Discussing the analyses performed here are out of the scope of this vignette. Briefly, the function doMetacomMetacom
uses the metacom
package and the metacom
function. Just like before, words are considered as species, word occurrences as abundances, and documents as communities (allowing the metacommunity analysis).
doMetacomMetacom(wordF = mergedD, numSim = 10, limit = "Inf")
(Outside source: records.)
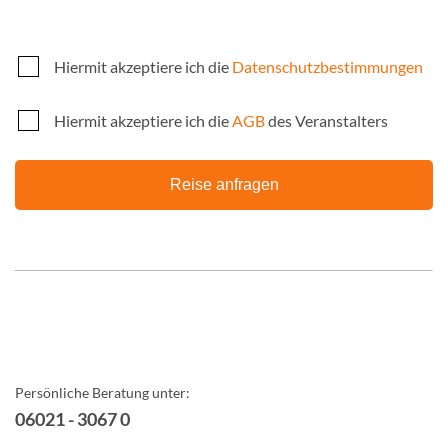
Hiermit akzeptiere ich die
Datenschutzbestimmungen
Hiermit akzeptiere ich die
AGB
des Veranstalters
Reise anfragen
Persönliche Beratung unter:
06021 - 3067 0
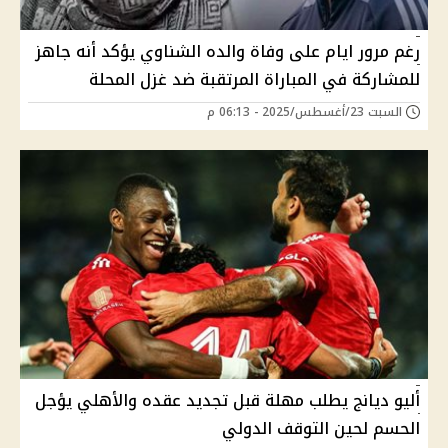
رغم مرور ايام على وفاة والده الشناوي يؤكد أنه جاهز
للمشاركة في المباراة المرتقبة ضد غزل المحلة
السبت 23/أغسطس/2025 - 06:13 م
أليو ديانج يطلب مهلة قبل تجديد عقده والأهلي يؤجل
الحسم لحين التوقف الدولي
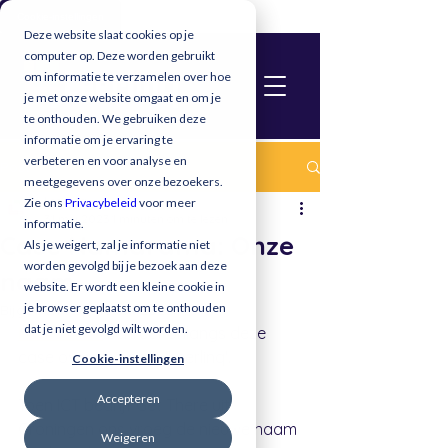
Cookie-instellingen
Deze website slaat cookies op je
computer op. Deze worden gebruikt
om informatie te verzamelen over hoe
je met onze website omgaat en om je
te onthouden. We gebruiken deze
informatie om je ervaring te
verbeteren en voor analyse en
Post
meetgegevens over onze bezoekers.
Leerlinq
Zie ons
Privacybeleid
voor meer
31 mei 2023
1 minuten om te lezen
informatie.
Case Namarama: Onze
Als je weigert, zal je informatie niet
worden gevolgd bij je bezoek aan deze
naam
website. Er wordt een kleine cookie in
je browser geplaatst om te onthouden
Bijgewerkt op:
16 okt 2023
dat je niet gevolgd wilt worden.
Namarama
 schreef onlangs deze 
case over de naam 'Leerlinq'. 
Cookie-instellingen
Accepteren
Toen ICT bedrijf Get There uit 
Groningen ons vroeg de nieuwe naam 
Weigeren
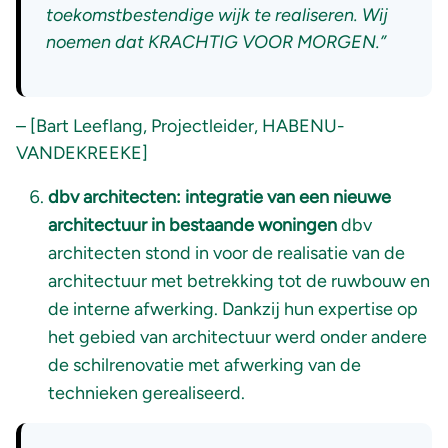
toekomstbestendige wijk te realiseren. Wij
noemen dat KRACHTIG VOOR MORGEN.”
– [Bart Leeflang, Projectleider, HABENU-
VANDEKREEKE]
dbv architecten: integratie van een nieuwe
architectuur in bestaande woningen
dbv
architecten stond in voor de realisatie van de
architectuur met betrekking tot de ruwbouw en
de interne afwerking. Dankzij hun expertise op
het gebied van architectuur werd onder andere
de schilrenovatie met afwerking van de
technieken gerealiseerd.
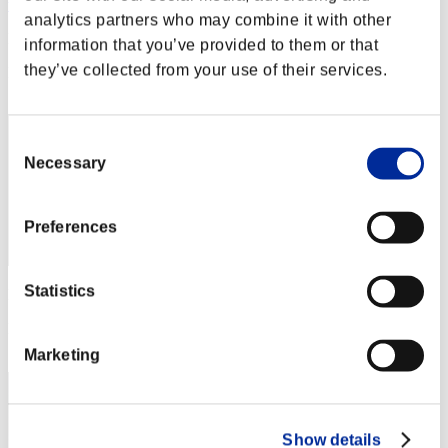
wapaga5028
analytics partners who may combine it with other
Puntos:Lv:1/03'23"24
information that you’ve provided to them or that
they’ve collected from your use of their services.
Posición
12
Consent
Necessary
Selection
Preferences
Statistics
Puntos: -
Posición
13
Marketing
Show details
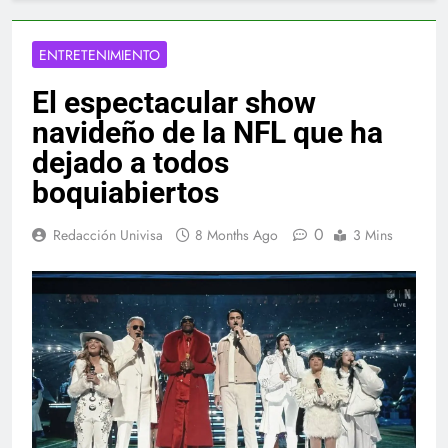
ENTRETENIMIENTO
El espectacular show
navideño de la NFL que ha
dejado a todos
boquiabiertos
0
Redacción Univisa
8 Months Ago
3 Mins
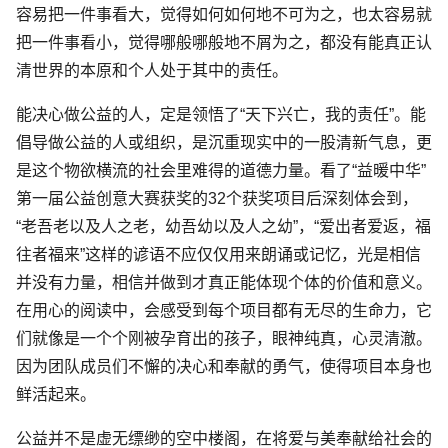
容易把一件事看大，觉得如何如何地不可为之，也太容易就
把一件事看小，觉得哪般哪般地不屑为之，都没有能真正认
清世界的本原和个人处于其中的责任。
能决心做公益的人，定是领悟了“天下兴亡，我的责任”。能
倡导做公益的人或组织，是沉重现实中的一股清新气息，更
是这个物欲横流的社会里难得的道德力量。看了“益暖中华”
第一届公益创意大赛获奖的32个获奖项目后深刻体会到，
“老吾老以及人之老，幼吾幼以及人之幼”，“爱出者爱返，福
往者福来”这样的谚语不应仅仅用来朗诵或记忆，光是相信
并没有力量，相信并做到才真正能体现个体的价值和意义。
在用心的阅读中，会感受到每个项目都有无尽的生命力，它
们就像是一个个刚被孕育出的孩子，眼神纯真，心灵清澈。
因为团队成员们不懈的决心和奉献的勇气，使得项目本身也
鲜活起来。
公益并不是虚无缥缈的空中楼阁，在将爱与美奉献给社会的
#> [1] "Identified community structure: Random"
#> $Comm
#> ...
#>
#> $Coherence
#> output
#> embedded absences 20251
#> z 1.91875604260688
#> pval 0.0550152153018832
#> sim.mean 22109.1
#> sim.sd 968.387829791809
#> method r1
#>
#> $Turnover
#> output
#> replacements 5961653
#> z -2.67166401618644
#> pval 0.00754761772110864
#> sim.mean 3470121.1
#> sim.sd 932576.80790133
#> method r1
#>
#> $Boundary
#> index P df
#> 1 0 0.4234722 3592
All theses tasks can be performed with the getAllAnalysis
function which takes the word-occurrence data.frame as argument:
getAllAnalysis(dataset = mergedD)
To load the RGtk2 GUI, use the function loadGUI
available only in the gitHub webpage (https://github.com/frareb/inpdfr):
loadGUI()
All function used to build the GUI were made available so that any developer can easily access its content. They are not intended to be used by end users, but given the scarcity of RGtk2 resources in the web, I thought they should be available in this package in the hope they could be usefull for other projects. Please feel free to use them under the terms of the package licence, but do not expect backward compatibility in future versions of this package. These functions are listed below:
From this point, considering words as species, word occurrences as abundances, and documents as communities, an incredible amount of analyses from theoretical ecology are available in R. Some examples are Rank-abundance curve, Species-Area Relationships, or Single large or Several small analyses. All of them provide interesting points to compare and analyse sets of documents.